Tank Hunter-killers with a micro-machine of
unknown origin; the smaller die-cast, like the fire service Sea Knight above is
another common member of those sets we looked at on Sunday, it looks like the
South African entry (Roorikat or
something?) in the attack helicopter trials of the 1990's/2000's usually losing-out
to the Apache.
The larger one is quite nice and I have a
feeling I know where it came from, but it's lost (the note that is) in storage
if I do, I think it's a copy of a larger model from someone like New Ray and is well finished in a solid
polypropylene at a size which makes it useful for 25mm war gaming. [29th March 2024 - now known to be Redbox, from their 'Commando' playset]
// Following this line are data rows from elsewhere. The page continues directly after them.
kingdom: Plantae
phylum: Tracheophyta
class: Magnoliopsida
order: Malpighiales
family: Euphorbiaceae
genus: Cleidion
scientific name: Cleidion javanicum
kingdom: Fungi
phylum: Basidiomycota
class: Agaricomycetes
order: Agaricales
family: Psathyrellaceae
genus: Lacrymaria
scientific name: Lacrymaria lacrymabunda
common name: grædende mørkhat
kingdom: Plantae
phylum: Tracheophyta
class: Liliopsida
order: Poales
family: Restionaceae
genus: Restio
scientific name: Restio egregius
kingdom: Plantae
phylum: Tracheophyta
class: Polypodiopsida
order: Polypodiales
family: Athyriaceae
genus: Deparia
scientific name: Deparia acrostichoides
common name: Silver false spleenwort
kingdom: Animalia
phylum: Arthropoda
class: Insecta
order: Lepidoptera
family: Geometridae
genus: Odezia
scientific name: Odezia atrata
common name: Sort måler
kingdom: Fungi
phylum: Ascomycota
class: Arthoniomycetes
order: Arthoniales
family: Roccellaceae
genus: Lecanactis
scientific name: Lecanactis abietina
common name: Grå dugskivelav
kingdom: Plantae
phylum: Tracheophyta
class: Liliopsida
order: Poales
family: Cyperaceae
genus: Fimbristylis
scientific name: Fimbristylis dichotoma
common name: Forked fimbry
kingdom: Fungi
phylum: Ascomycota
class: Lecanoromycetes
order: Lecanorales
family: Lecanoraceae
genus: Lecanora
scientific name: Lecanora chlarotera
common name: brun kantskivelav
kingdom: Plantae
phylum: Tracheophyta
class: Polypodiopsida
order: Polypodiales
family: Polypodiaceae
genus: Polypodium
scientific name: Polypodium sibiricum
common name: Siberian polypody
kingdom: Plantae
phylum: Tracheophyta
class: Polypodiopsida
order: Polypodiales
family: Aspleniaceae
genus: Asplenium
The little one is a mystery, again looking
like one of the losing entries in the 'new medium-lift/troop-carrying
helicopter' trials around the turn of the century as Pumas and Jolly Green Giants
were being scrapped (yet the Chinook
flies on - solid fella!), it is in a soft PVC and could be from a board game,
or a little set like those Silvercorn
suitcases, some micro-toy like Takara's robot
Votoms, or dare I suggest
modern/current'ish gum-balls?
The closest thing I have to it in general
feel and appearance is the painted Dalek donated to the blog by The Toad, years
ago, which came from a Dr Who advent
calendar, might someone have produced an 'Army Man' calendar, GI Joe, something like that?
This was going to be picture 3 or 4 as a sort of
'forthcoming attractions' finisher, but we seem to have looked at most of them
now! Missing totally are the UH1A/B Huey Slicks which may be because they are in
storage, or we've already had them and I've hidden the tub somewhere! Try the
Helicopter tag?
The two right-hand tubs have new stuff for
future posts - giving weight to my Ri-Toys
lie; the top right tub is stuffed with smaller choppers, several of which are Rado (some from Moonbase!) while the
attack-helicopter tub below it has several additions since the previous shot
was taken.
The little scouts, Jet Rangers and OH's haven't been covered at all and I have them in
plastic and die-cast, while a bag of painted machines awaiting stripping are
the single-bagged ones mentioned earlier (above). The green one lying on top is
one of several larger Jet Ranger
types that have come-in in the last few years with current toob/tub toys and
they can wait a while.
Kositoys & Kamley are now known to be brand/brand-mark/s of Kwong Shing - added to tags.